Wait a minute! Are we truly in the realm of reality, or are we stepping into an era of technological hallucination?. Lately, numerous voices in the AI community have expressed concerns about the hallucination (i.e., the generative output is factually incorrect) and memorisation (i.e., the model reproduces specific examples from the training data verbatim) problems. Indeed, LLMs, such as chatGPT, present a two-fold issue of balancing creativity versus reproducibility. As this week tweeted by Andrej Karpathy, In some sense, hallucination is all LLMs do. They are dream machines. Hallucination is not a bug, it is LLM's greatest feature. All that said, I realize that what people *actually* mean is they don't want an LLM Assistant (a product like ChatGPT etc.) to hallucinate. An LLM Assistant is a lot more complex system than just the LLM itself, even if one is at the heart of it.. In essence, I think that what Andrej Karpathy means is that the LLM itself does not have a "hallucination problem" as hallucination is considered its key feature, while the research focus should be on addressing this issue in LLM Assistants. On the other hand, the memorisation problem in LLMs often arises from the models having a large number of parameters and the potential to overfit the training data. A pertinent study on memorization was spotted at the theme track "Large Language Models and the Future of NLP," titled Large Language Models Only Pass Primary School Exams in Indonesia: A Comprehensive Test on IndoMMLU.. Researchers should work on developing strategies to mitigate memorisation issues and enhance the generalization ability of LLMs.

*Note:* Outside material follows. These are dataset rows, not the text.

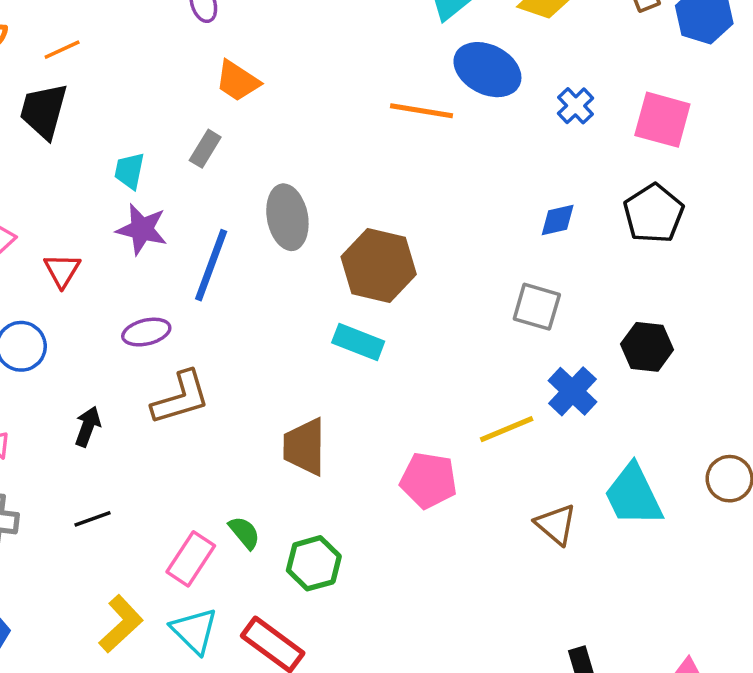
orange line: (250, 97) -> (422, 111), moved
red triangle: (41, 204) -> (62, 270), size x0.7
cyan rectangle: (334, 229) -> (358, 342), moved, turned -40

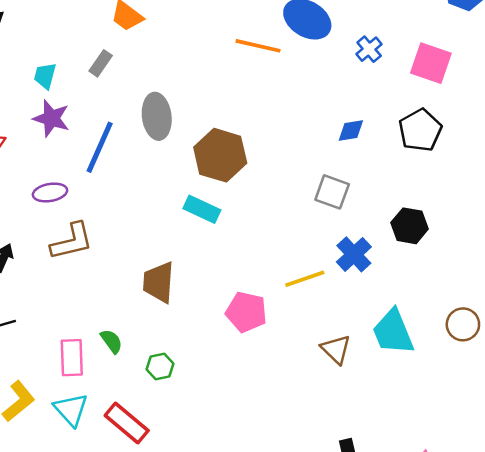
pink rectangle: (191, 559) -> (72, 358), turned -39
green hexagon: (314, 563) -> (160, 366), size x0.7

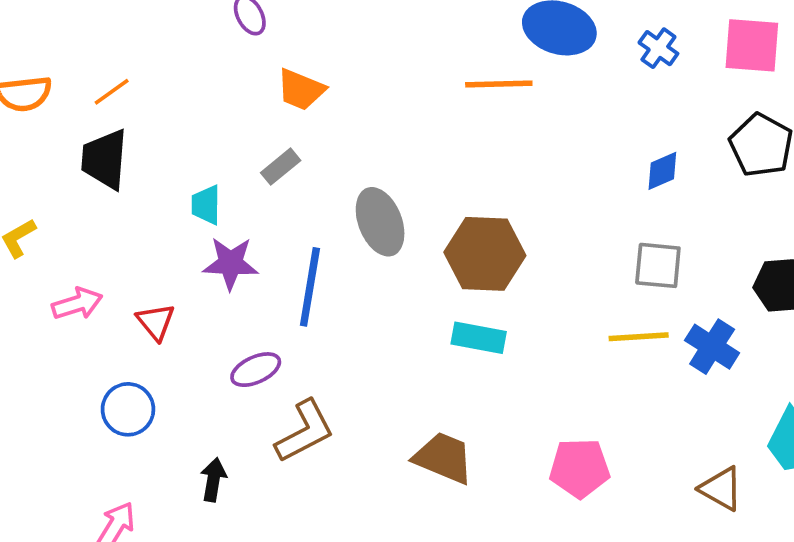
gray rectangle: (101, 63) -> (281, 167), turned 30
yellow line: (305, 279) -> (639, 337), moved, turned 30
brown trapezoid: (159, 282) -> (444, 458), turned 123

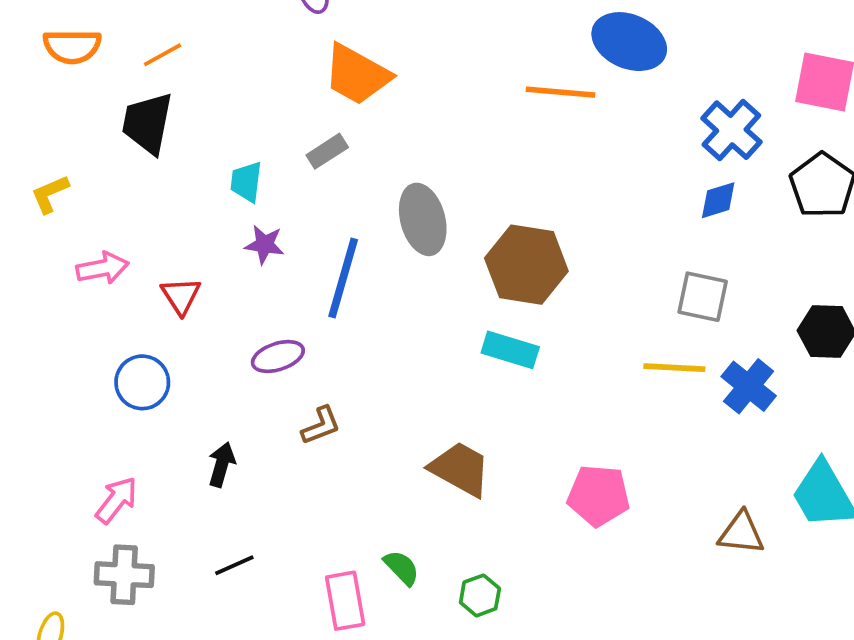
blue cross: (658, 48) -> (731, 130), moved, size x1.5
orange trapezoid: (301, 90) -> (357, 75), size x1.4
purple star: (231, 263) -> (265, 245), size x0.7
brown L-shape: (305, 431) -> (321, 426), size x0.6
brown triangle: (721, 489) -> (741, 533), turned -30

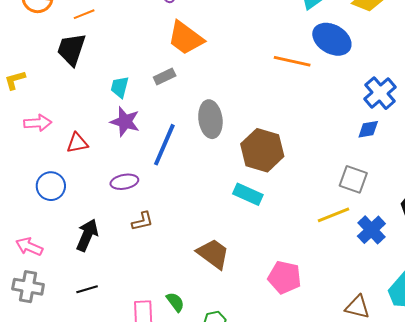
purple star: (265, 245) -> (125, 122), size x1.4
red triangle: (181, 296) -> (77, 143), turned 45
yellow line: (674, 368) -> (333, 215), turned -32
black arrow: (222, 465) -> (87, 235), size x1.4
pink arrow: (117, 500) -> (29, 247), turned -112

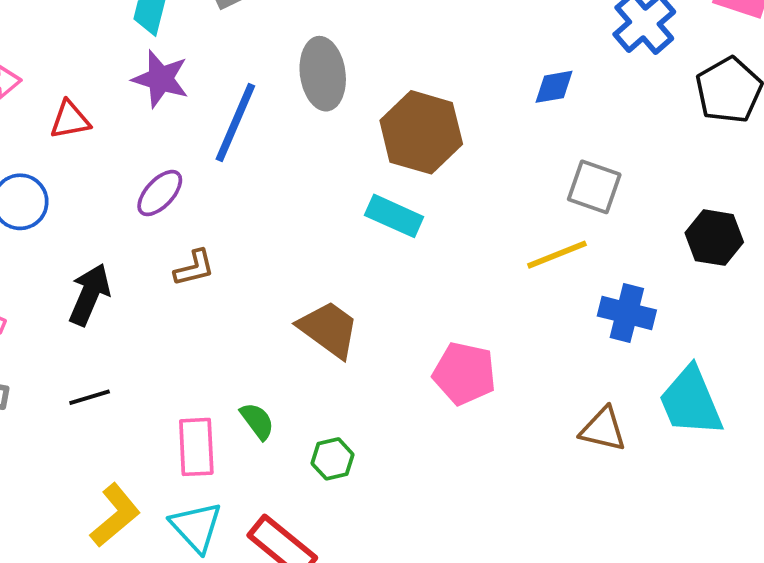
blue diamond: (368, 129) -> (554, 87), moved
purple ellipse: (124, 182) -> (160, 193), turned -36
blue cross: (371, 230) -> (627, 313), moved, turned -32

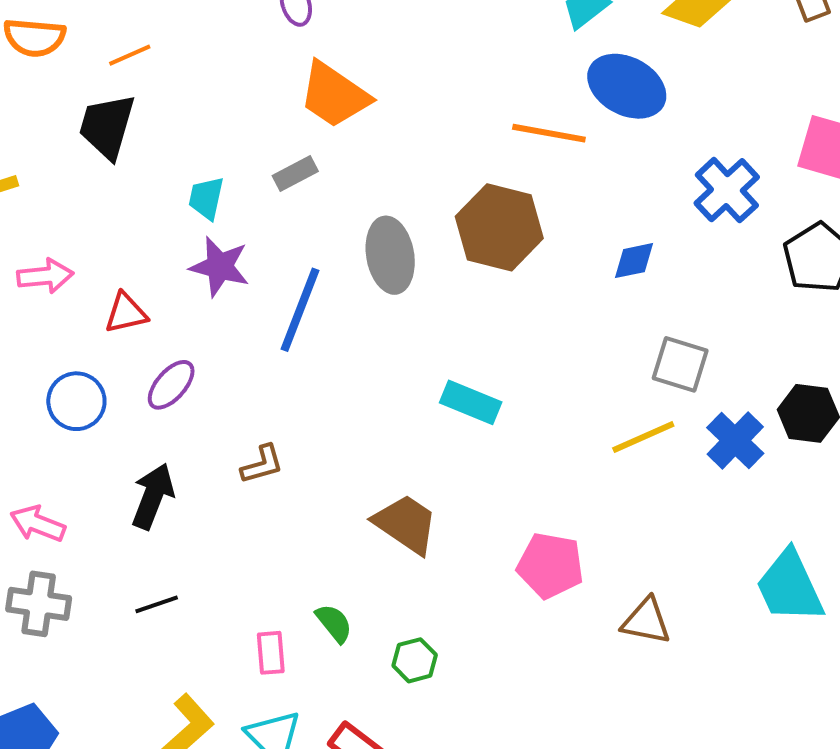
brown hexagon: (421, 132) -> (499, 227), moved
purple ellipse: (160, 193) -> (171, 385), moved
blue cross: (627, 313) -> (735, 441), moved, turned 32
brown triangle: (603, 429) -> (646, 621), moved
pink rectangle: (196, 447) -> (271, 653), size x0.7

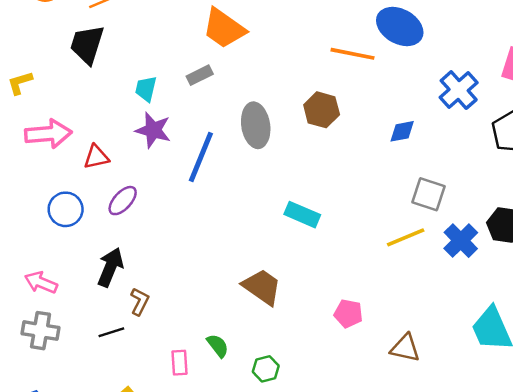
brown hexagon: (499, 227) -> (322, 110), size x0.7
pink arrow: (45, 276) -> (48, 134), size x1.4
brown L-shape: (262, 464) -> (140, 301), moved, turned -48
pink pentagon: (550, 565) -> (348, 313), size x0.7

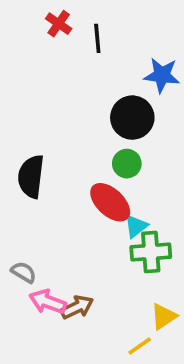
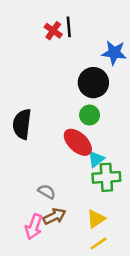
red cross: (59, 24) -> (53, 31), moved
gray semicircle: (24, 272) -> (47, 192), moved
pink arrow: (48, 302) -> (34, 227), moved, turned -90
yellow triangle: (164, 316) -> (96, 219), moved

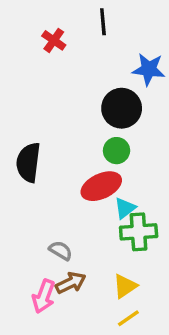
black line: (69, 27) -> (103, 22), moved
red cross: (53, 31) -> (54, 40), moved
red ellipse: (78, 142) -> (101, 186), turned -68

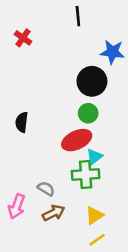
red cross: (54, 40) -> (23, 38), moved
black semicircle: (28, 162) -> (22, 122), size x0.7
green cross: (139, 232) -> (86, 175), moved
pink arrow: (44, 296) -> (17, 206), moved

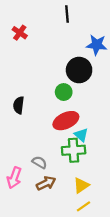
green circle: (88, 113) -> (64, 92), moved
cyan triangle: (95, 157) -> (81, 135), turned -40

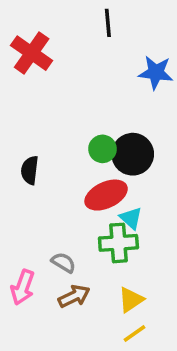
red cross: (20, 33) -> (32, 53), size x1.6
black circle: (79, 70) -> (133, 154), moved

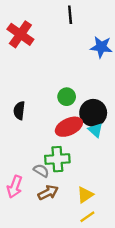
black circle: (133, 154) -> (93, 113), moved
cyan triangle: (131, 218) -> (95, 130), moved
green cross: (118, 243) -> (57, 159), moved

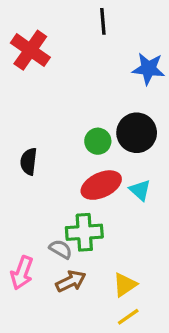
black circle: (93, 113) -> (137, 133), moved

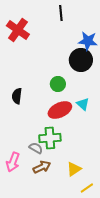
black circle: (137, 133) -> (81, 60), moved
cyan triangle: (140, 190) -> (83, 104), moved
yellow line: (128, 317) -> (87, 188), moved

Nevertheless, the research potentials extends beyond the hallucination and memorization effects of LLMs. Researchers also need to tackle other significant challenges, such as reproducibility, explainability, evaluation, security, and training efficiency. An interesting discussion unfolded during the workshop The Big Picture: Crafting a Research Narrative (BigPicture), collocated with EMNLP23: Have we truly made it? After two decades, we find ourselves still utilizing backpropagation algorithms for model training instead of employing quantum algorithms to accelerate the learning process.. The truth is that this quantum research field is still evolving, and it's essential to stay updated on the latest advancements in both quantum computing and AI.

This year in EMNLP23, many researchers have shown a preference for Chain-of-Thought (CoT) prompting (a logical sequence of reasoning that leads to a particular decision or output) as a method to address the challenges of explainability and interpretability. While a CoT can contribute to the explainability and interpretability of a model, it is not necessarily sufficient on its own. Explainability and interpretability in the context of LLMs often involve more comprehensive methods. In the engaging keynote speech delivered by Christopher D. Manning, it was emphasized that We need to adopt a similar approach to program developers when addressing bugs in code—actively engaging with specific components and employing creativity to identify errors in LLMs, exemplifying the work of Backpack Language Models by John Hewitt et al.

Ensuring the robustness and reliability of Large Language Models (LLMs) involves addressing security concerns, particularly in the context of adversarial attacks. At the EMNLP awards ceremony, I had the pleasure of attending the presentation of the best paper in the theme, delivered by Sander Schulhoff. Both his work and the paper's title, Ignore This Title and HackAPrompt: Exposing Systemic Vulnerabilities of LLMs through a Global Scale Prompt Hacking Competition, are truly captivating.

To conclude, it seems to me that the rise of Large Language Models (LLMs) signifies the start of a new era, bringing along a rejuvenated research agenda. The current developments in AI are truly exhilarating, particularly when we reflect on the fact that as recently as 2016, the predominant tools for the NLP and AI community were LSTM and CNN architectures. Numerous research directions are now open for exploration, offering ample opportunities to progress toward the envisioned outcomes since the introduction of LLMs.